What the task asks:
In the commit diff below, list every parameter that the __init__ method of LearnedDownsamplingModule takes.

Try to get rid of gradient blowup

2023-05-15 20:26:21 +08:00 · 2023-05-15 20:26:21 +08:00 · d2d0ce0335
commit d2d0ce0335
parent 2e66392306
1 changed files with 6 additions and 4 deletions
--- a/egs/libriheavy/LM/zipformer1/subformer.py
+++ b/egs/libriheavy/LM/zipformer1/subformer.py
@ -789,8 +789,11 @@ class LearnedDownsamplingModule(nn.Module):
    def __init__(self,
                 embed_dim: int,
                 downsampling_factor: int,
-                 intermediate_rate: FloatLike = 0.2):
+                 intermediate_rate: Optional[FloatLike] = ScheduledFloat((0.0, 0.5),
+                                                                         (4000.0, 0.2),
+                                                                         default=0.5)):
        super().__init__()
+
        self.to_scores = nn.Linear(embed_dim, 1, bias=False)

[Spatial annotation records]
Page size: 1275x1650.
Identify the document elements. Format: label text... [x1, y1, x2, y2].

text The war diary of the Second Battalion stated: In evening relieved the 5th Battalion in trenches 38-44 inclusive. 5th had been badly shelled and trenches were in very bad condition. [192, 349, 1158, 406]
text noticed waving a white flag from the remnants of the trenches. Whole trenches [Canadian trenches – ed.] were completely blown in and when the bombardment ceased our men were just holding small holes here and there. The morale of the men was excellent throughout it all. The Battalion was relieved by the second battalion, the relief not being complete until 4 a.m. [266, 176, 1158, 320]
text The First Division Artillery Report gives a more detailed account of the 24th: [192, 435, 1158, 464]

Task result:
self, embed_dim, downsampling_factor, intermediate_rate